Start of Task input
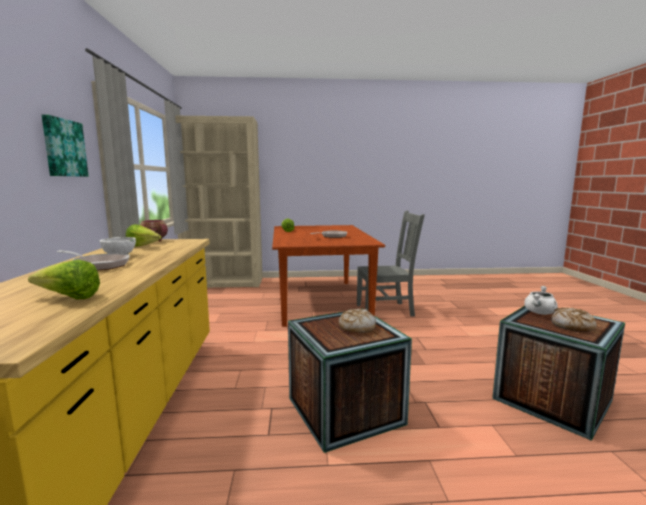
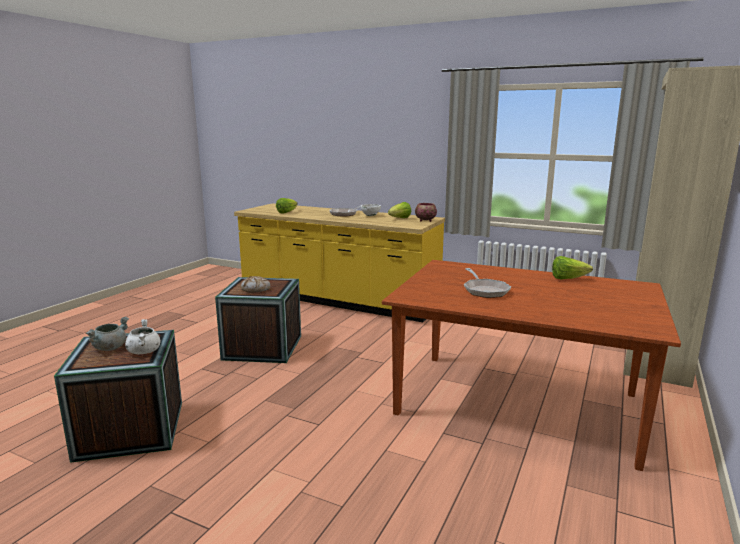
camera: 120 degrees right, 5 degrees up
picture [42,115,89,177] -> none
grey chair [357,211,425,317] -> none
bread [551,307,596,332] -> grey cooking pot [86,317,129,351]

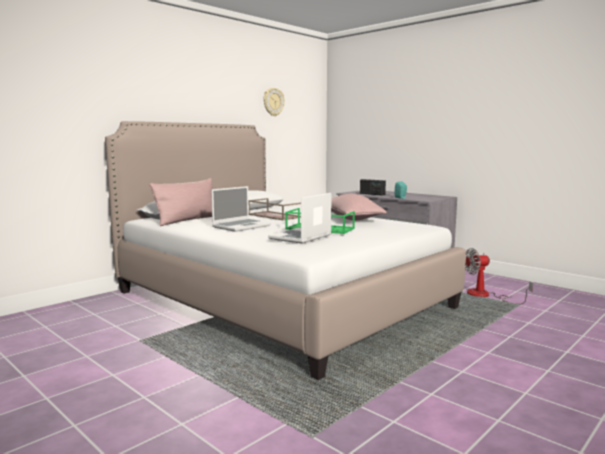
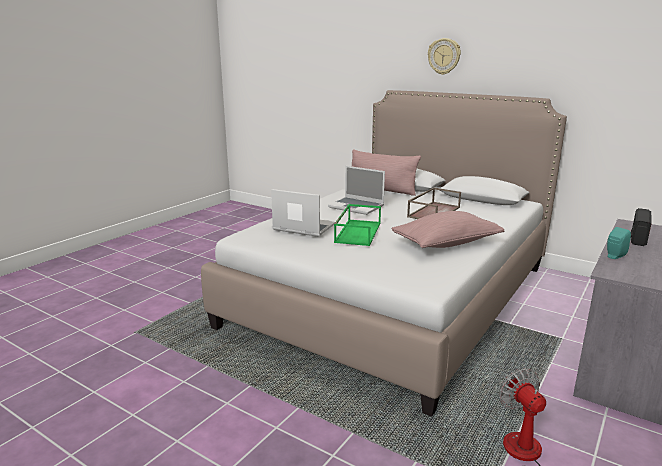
camera: 80 degrees right, 10 degrees up
wall clock [264,88,285,116] -> wall clock moved to [428,38,461,75]

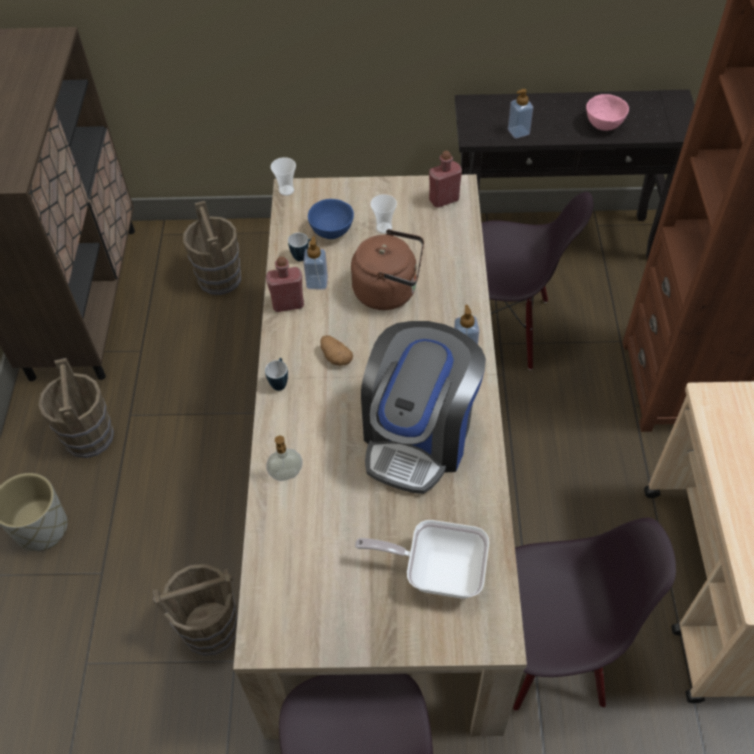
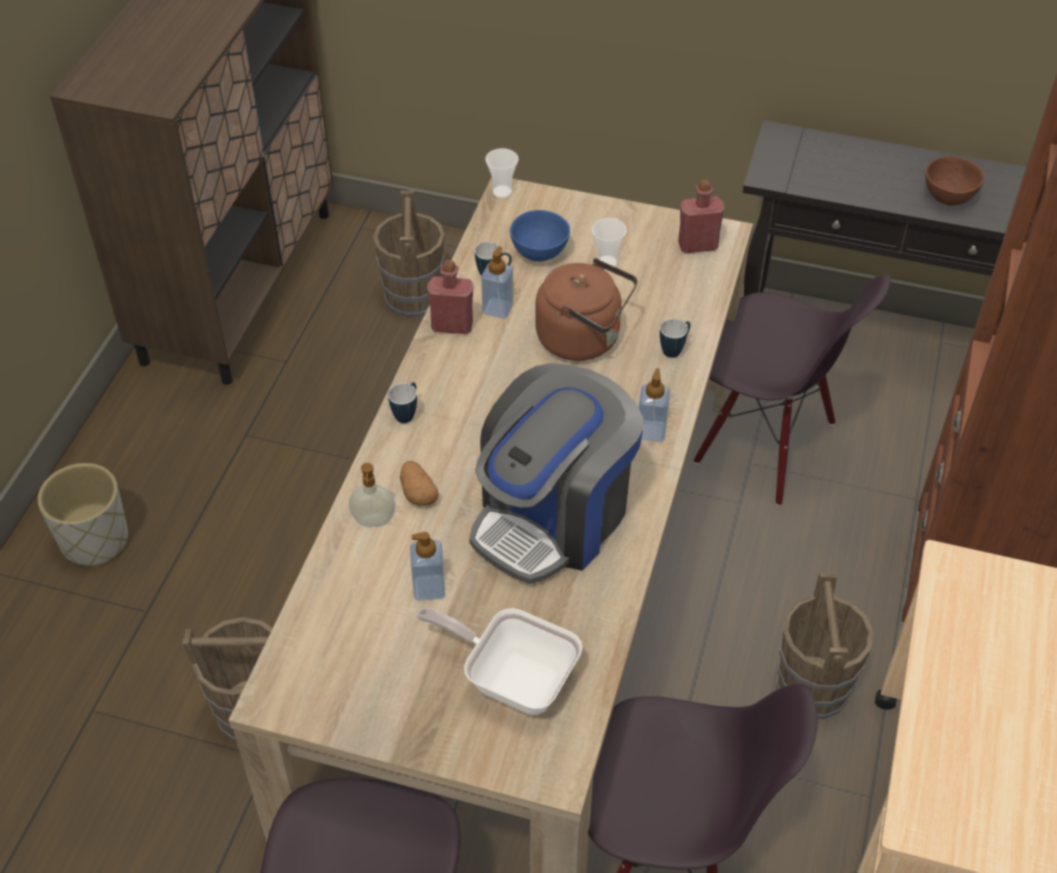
camera: 15 degrees right, 5 degrees down
brown bucket [38,358,114,458] -> brown bucket moved to [776,573,873,719]
potato [320,336,353,366] -> potato moved to [400,461,439,506]
soap dispenser [508,89,533,139] -> soap dispenser moved to [410,532,445,600]
pink bowl [586,94,629,131] -> brown bowl [925,156,984,206]
none -> mug [660,319,690,358]

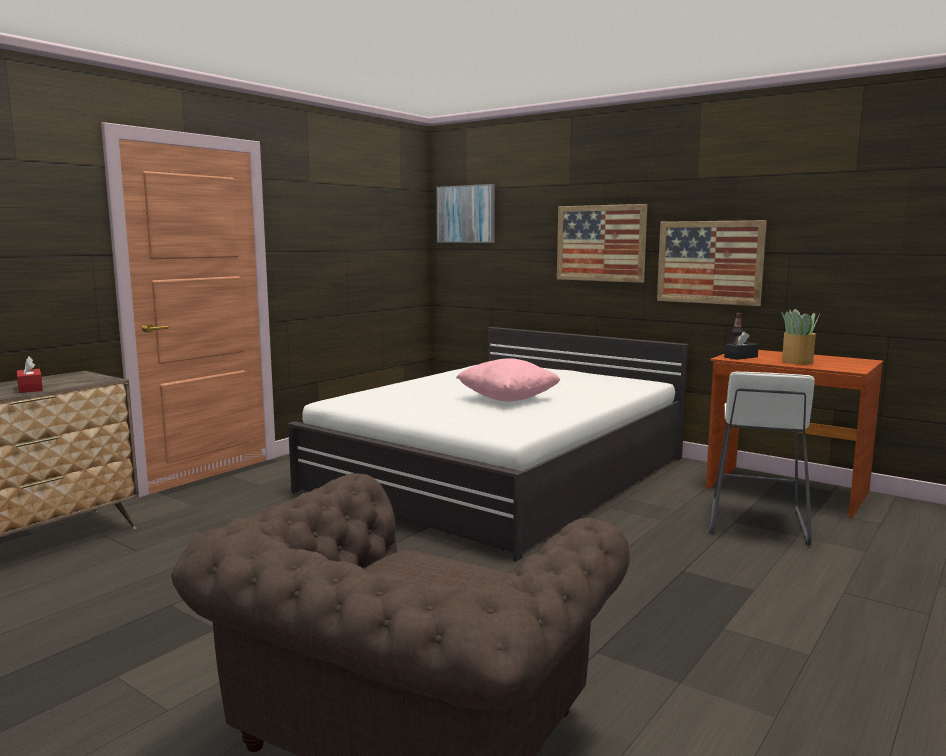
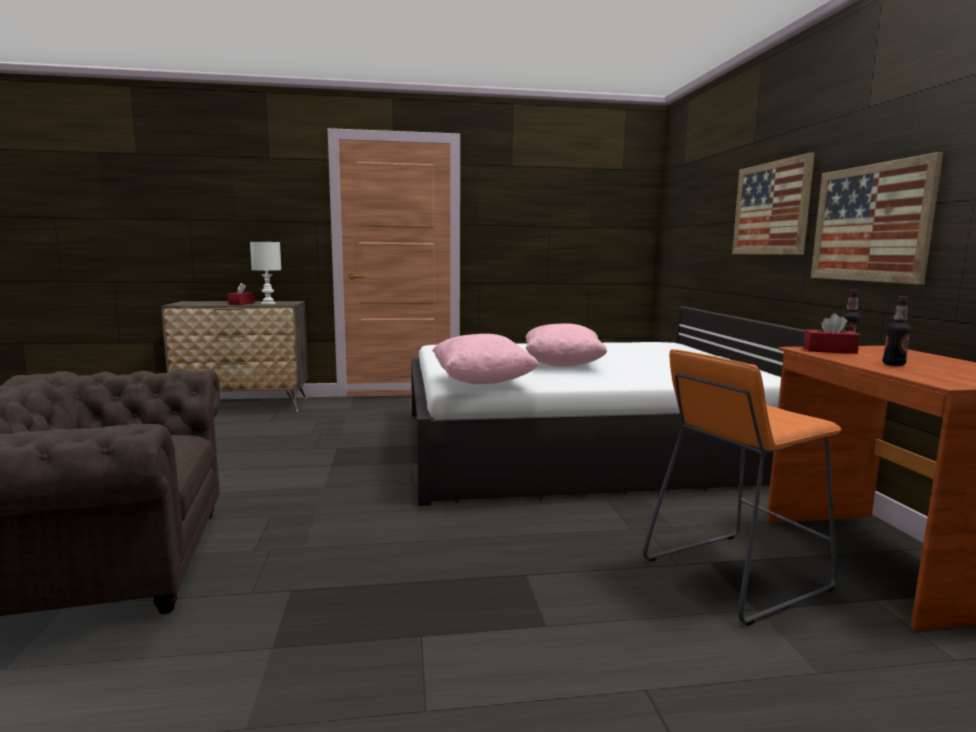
camera: 45 degrees right, 0 degrees up
picture [437,184,495,243] -> none
white stool [709,371,814,545] -> orange stool [643,349,842,626]
black tissue box [724,331,759,360] -> red tissue box [803,313,860,354]
potted plant [781,309,820,365] -> bottle [883,296,911,366]
none -> white table lamp [250,242,281,305]
none -> pink pillow [433,334,539,384]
End of Task input
[Task] Once you have read through the entries, say how many of their lines include the string "picture" and give nothing but that number.

[Worked solution] 2